The authors have reviewed 106 cases of primary gastrointestinal non-Hodgkin's lymphoma (GI-NHL) treated at the Institut Gustave-Roussy (IGR), France, between 1975 and 1986. The occurrence was 55 in the stomach, 26 in the small intestine, ten ileocecal, seven in the large intestine, and eight patients had multiple involvement. Patients were clinically staged according to the Ann Arbor staging system using the modification of Musshoff for Stage IIE. All histologic material of the 106 patients were reviewed and graded according to the Working Formulation (WF) and the Kiel classifications. Most patients received combination chemotherapy as part or all of their primary treatment program (95 patients, 90%). Seventy five patients (71%) had a multimodality treatment. The overall 5-year survival rate was 60%. Sixteen variables were tested by univariate analyses for prognostic influence on survival.

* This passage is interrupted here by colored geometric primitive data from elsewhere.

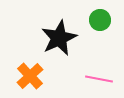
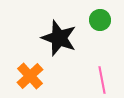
black star: rotated 27 degrees counterclockwise
pink line: moved 3 px right, 1 px down; rotated 68 degrees clockwise
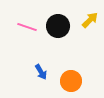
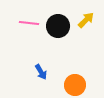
yellow arrow: moved 4 px left
pink line: moved 2 px right, 4 px up; rotated 12 degrees counterclockwise
orange circle: moved 4 px right, 4 px down
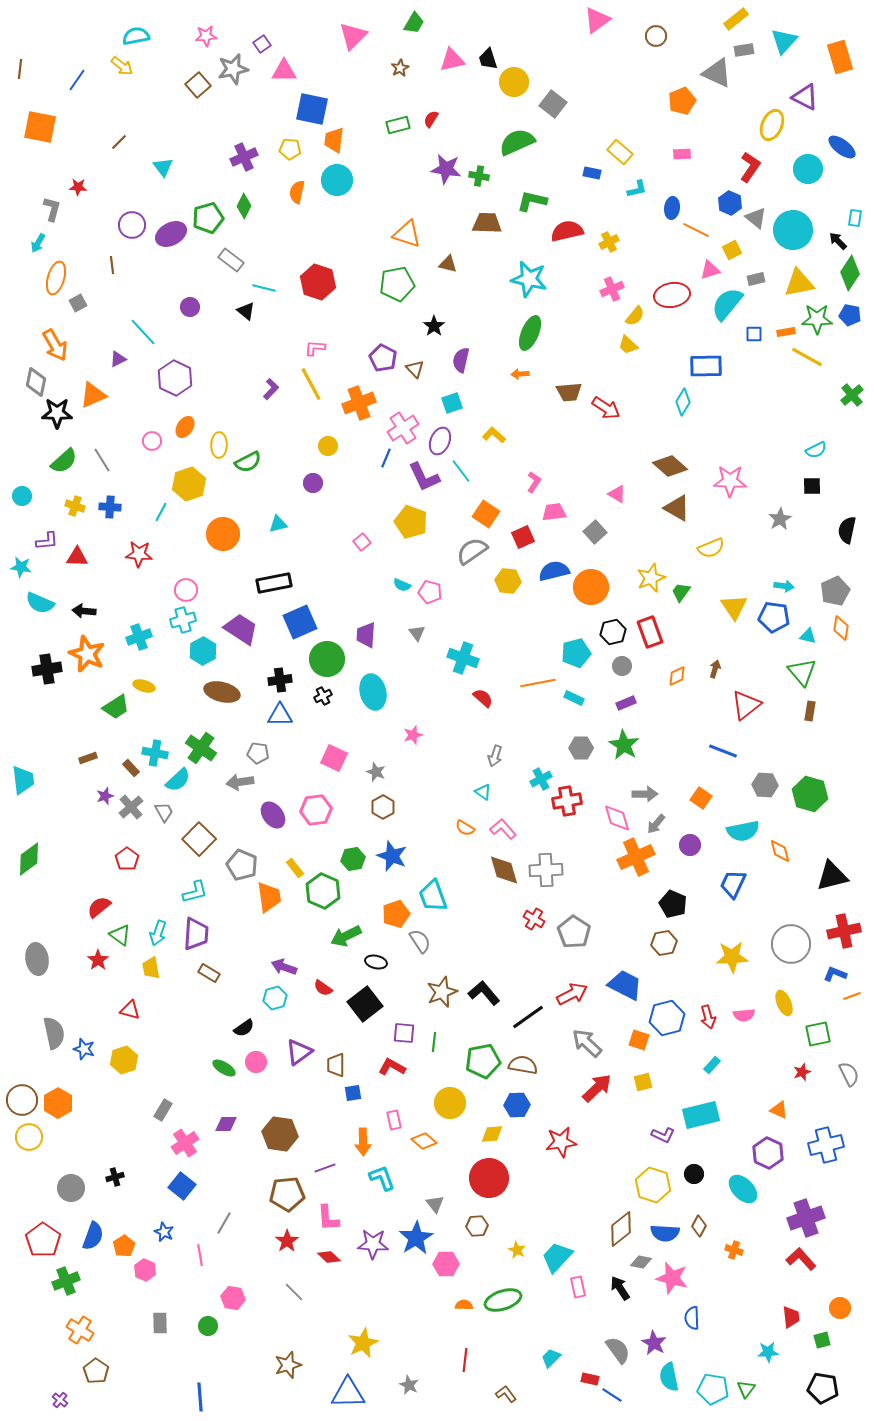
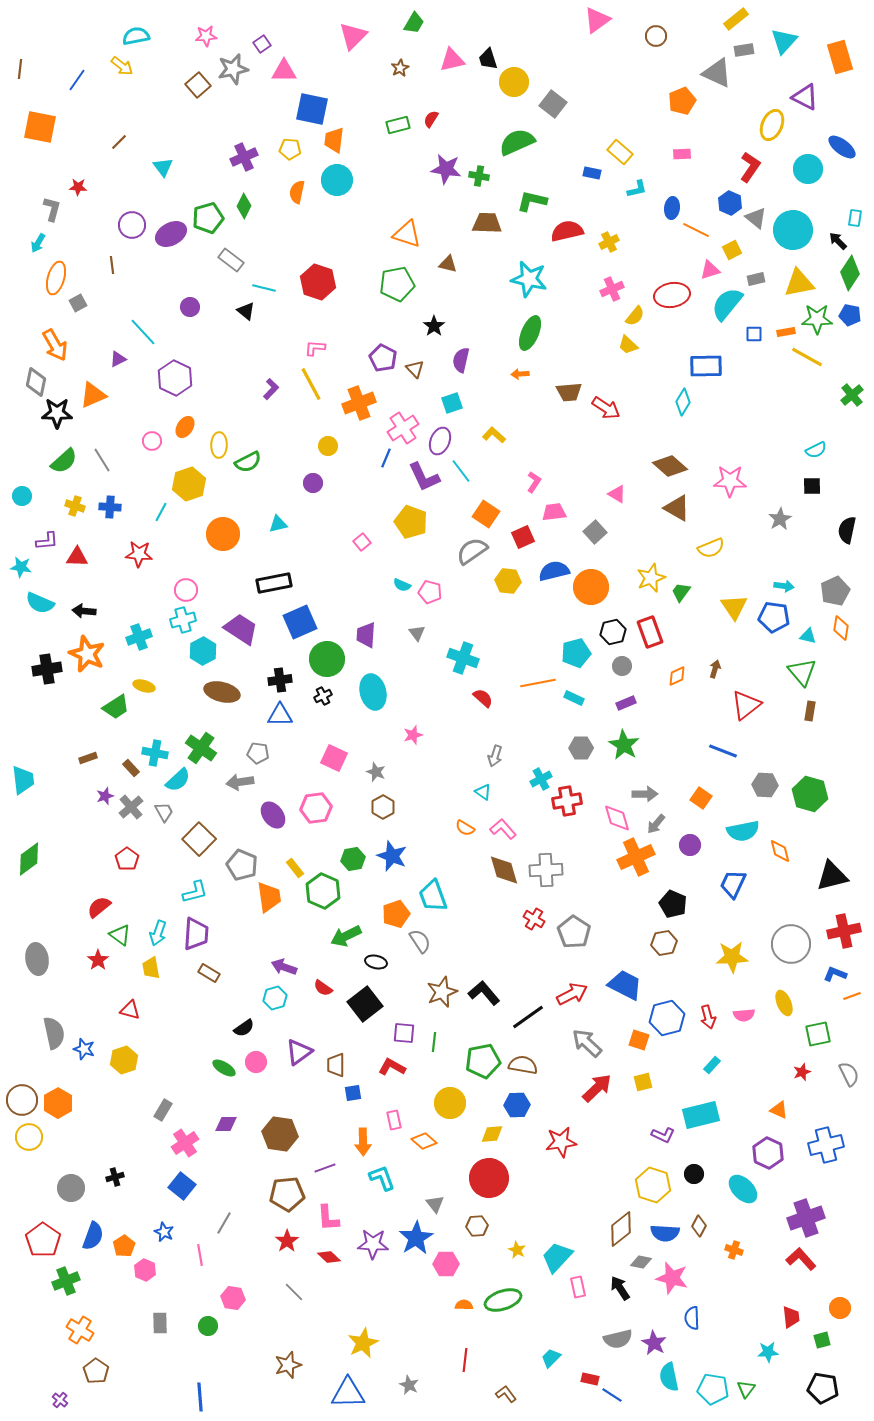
pink hexagon at (316, 810): moved 2 px up
gray semicircle at (618, 1350): moved 11 px up; rotated 112 degrees clockwise
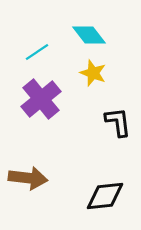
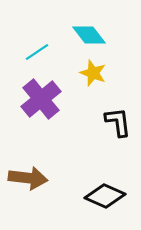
black diamond: rotated 30 degrees clockwise
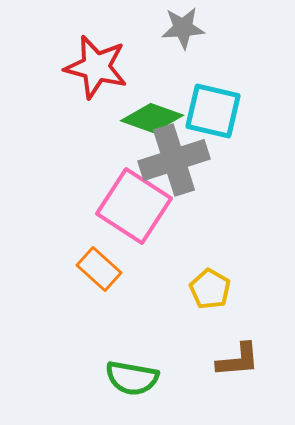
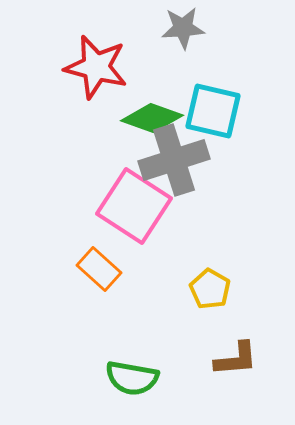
brown L-shape: moved 2 px left, 1 px up
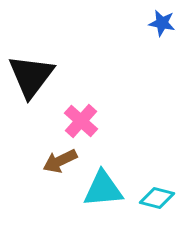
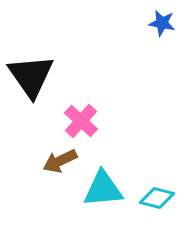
black triangle: rotated 12 degrees counterclockwise
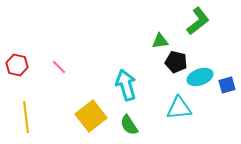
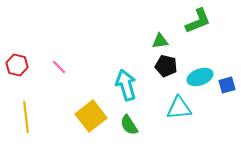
green L-shape: rotated 16 degrees clockwise
black pentagon: moved 10 px left, 4 px down
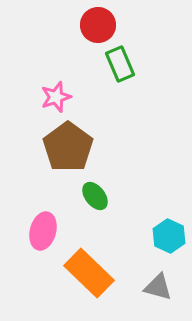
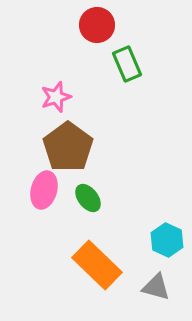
red circle: moved 1 px left
green rectangle: moved 7 px right
green ellipse: moved 7 px left, 2 px down
pink ellipse: moved 1 px right, 41 px up
cyan hexagon: moved 2 px left, 4 px down
orange rectangle: moved 8 px right, 8 px up
gray triangle: moved 2 px left
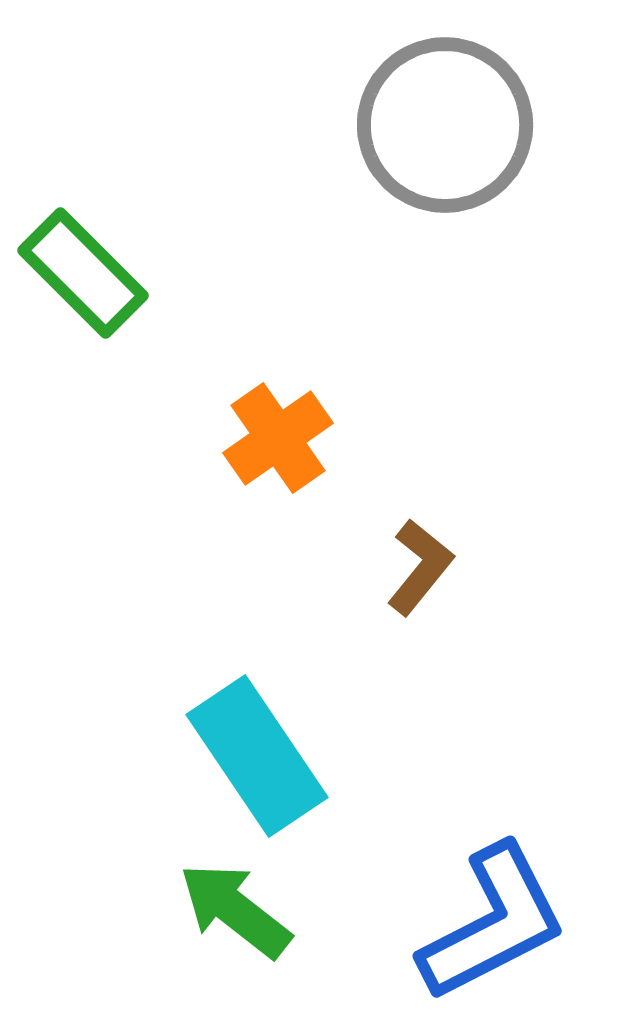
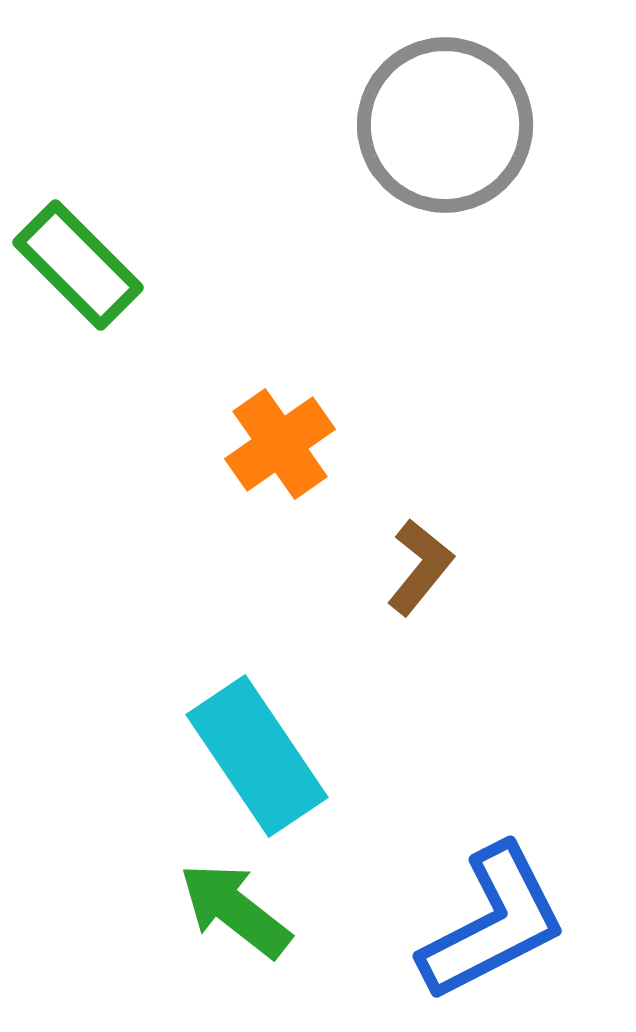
green rectangle: moved 5 px left, 8 px up
orange cross: moved 2 px right, 6 px down
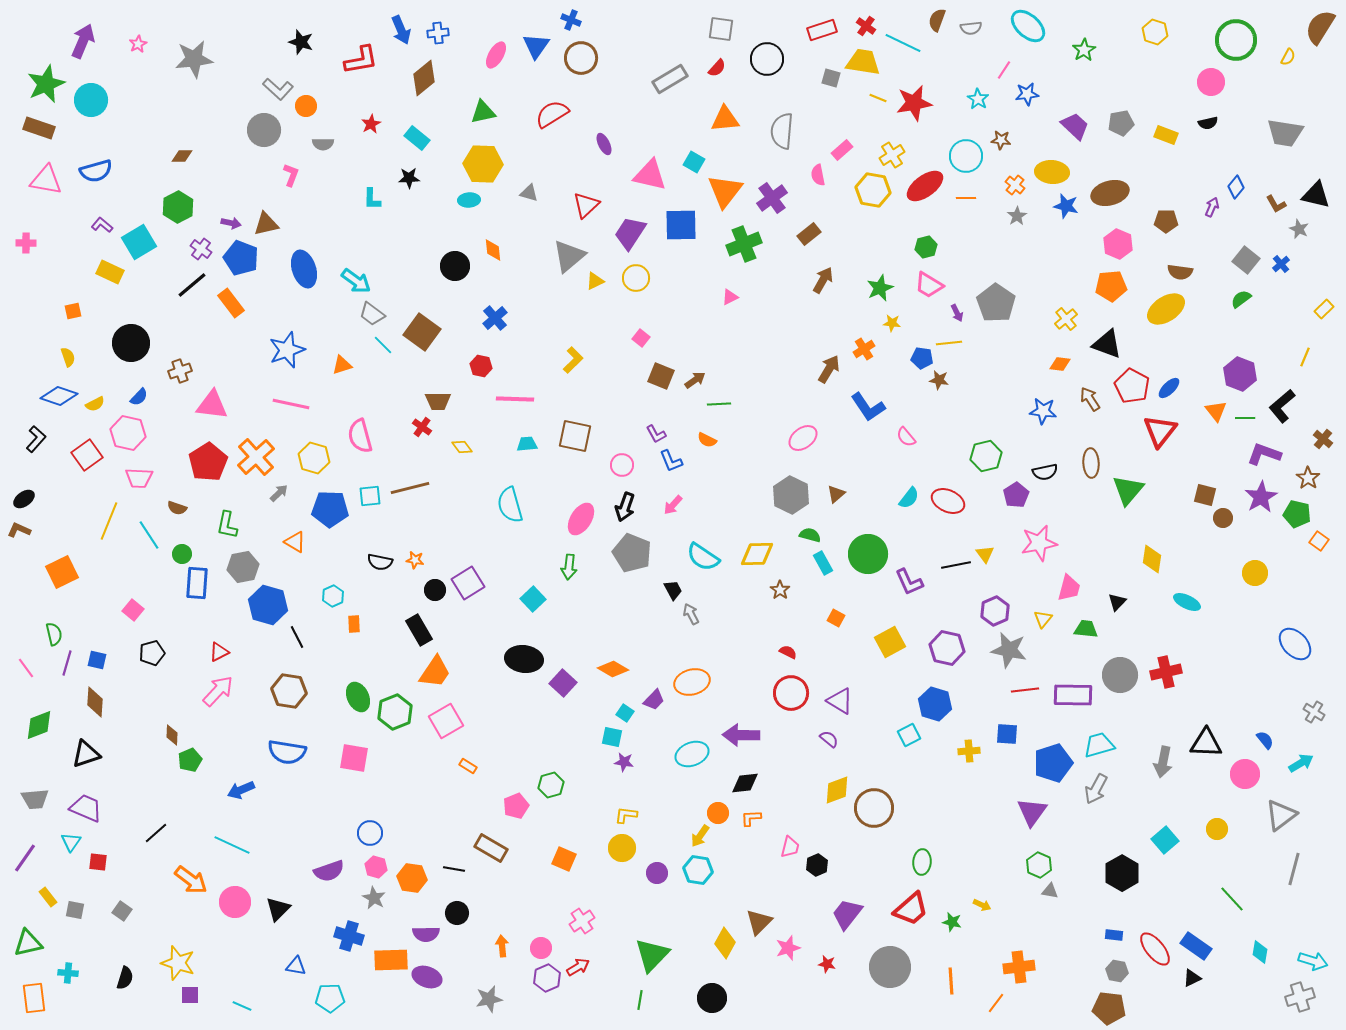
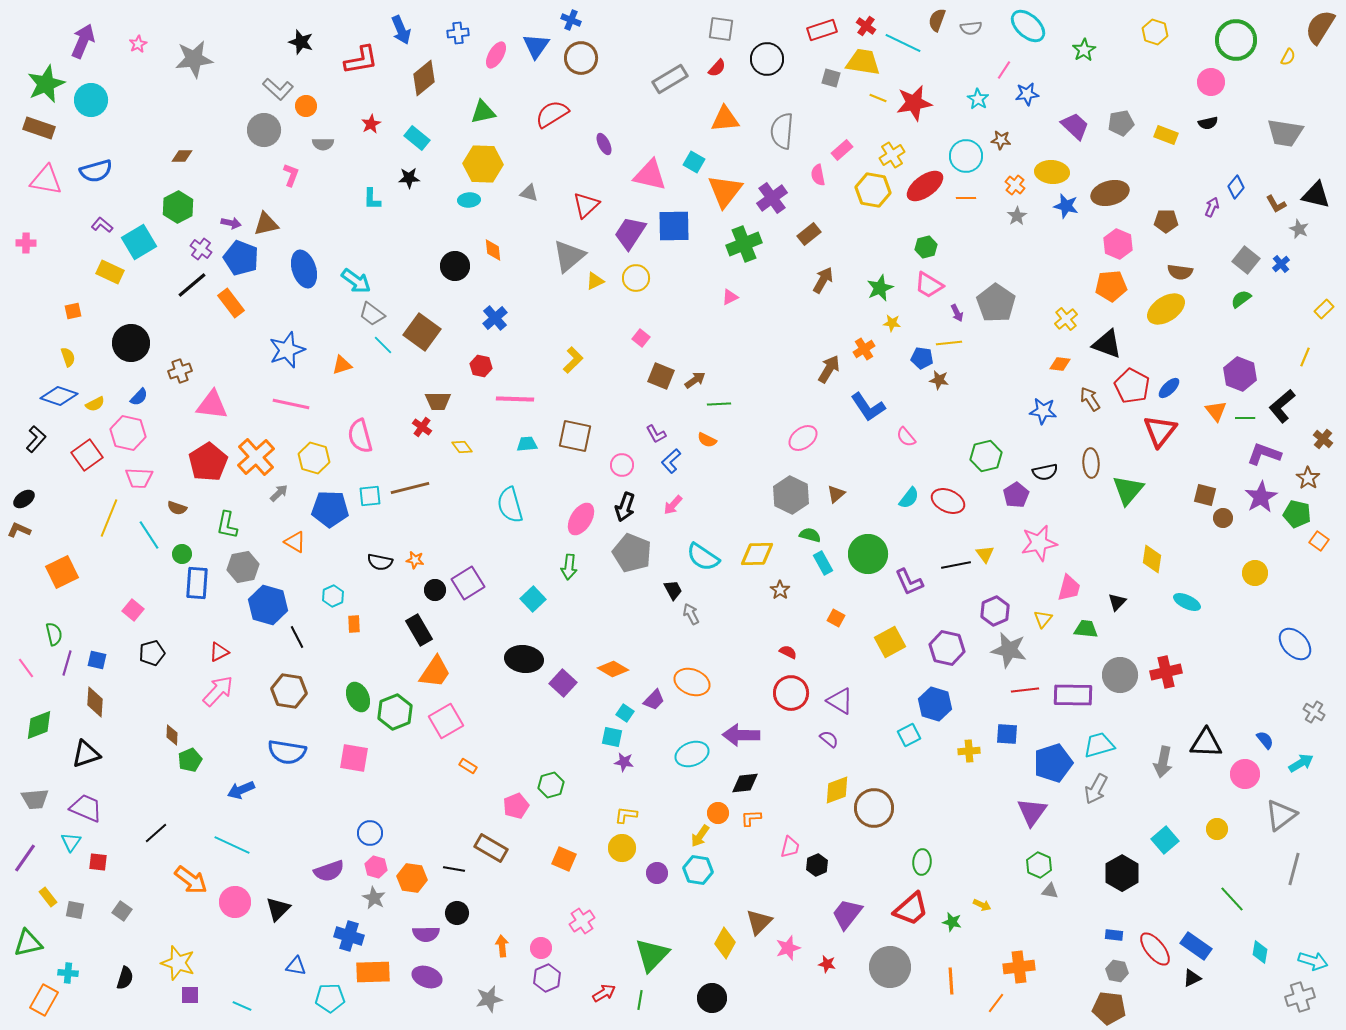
blue cross at (438, 33): moved 20 px right
blue square at (681, 225): moved 7 px left, 1 px down
blue L-shape at (671, 461): rotated 70 degrees clockwise
yellow line at (109, 521): moved 3 px up
orange ellipse at (692, 682): rotated 36 degrees clockwise
orange rectangle at (391, 960): moved 18 px left, 12 px down
red arrow at (578, 967): moved 26 px right, 26 px down
orange rectangle at (34, 998): moved 10 px right, 2 px down; rotated 36 degrees clockwise
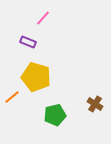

Of these, only clinical stage (P less than 0.001), the achievement of initial complete remission (CR) (P less than 0.001), erythrocyte sedimentation rate (ESR) (P = 0.01), mesenteric involvement (P = 0.03), and serosal infiltration (P = 0.05) were significant prognostic factors. Important variables were tested by a multivariate analysis using the Cox model taking into account different treatment modalities. Only three variables entered the regression analysis at a significant level: clinical stage (P = 0.02), surgical resection (P = 0.03), and histologic grade (Kiel) (P = 0.04). When the achievement of initial CR was introduced into the model, it was the most significant variable (P less than 0.001) whereas all other variables became nonsignificant except for the histologic grade (Kiel) (P = 0.004). Based on results of the multivariate analyses we propose two prognostic classifications of patients: one at the initial evaluation depending on clinical stage, surgical resectability, and histologic grade (Kiel); the other at the end of primary treatment depending on the achievement or not of CR and the histologic grade.

摘要

作者回顾了1975年至1986年间在法国古斯塔夫 - 鲁西研究所(IGR)接受治疗的106例原发性胃肠道非霍奇金淋巴瘤(GI-NHL)病例。其中55例发生在胃部,26例在小肠,10例在回盲部,7例在大肠,8例为多部位受累。患者根据Ann Arbor分期系统进行临床分期,并采用Musshoff对IIE期的修正标准。对106例患者的所有组织学材料按照工作分类法(WF)和基尔分类法进行回顾和分级。大多数患者接受联合化疗作为其主要治疗方案的一部分或全部(95例患者,占90%)。75例患者(占71%)接受了多模式治疗。总体5年生存率为60%。通过单因素分析对16个变量进行了生存预后影响测试。其中,只有临床分期(P<0.001)、初始完全缓解(CR)的达成情况(P<0.001)、红细胞沉降率(ESR)(P = 0.01)、肠系膜受累情况(P = 0.03)和浆膜浸润情况(P = 0.05)是显著的预后因素。使用Cox模型并考虑不同治疗模式,通过多因素分析对重要变量进行了测试。只有三个变量在显著水平进入回归分析:临床分期(P = 0.02)、手术切除(P = 0.03)和组织学分级(基尔)(P = 0.04)。当将初始CR的达成情况引入模型时,它是最显著的变量(P<0.001),而除组织学分级(基尔)(P = 0.004)外,所有其他变量均变得不显著。基于多因素分析结果,我们提出了两种患者预后分类:一种在初始评估时,依据临床分期、手术可切除性和组织学分级(基尔);另一种在主要治疗结束时,依据是否达成CR和组织学分级。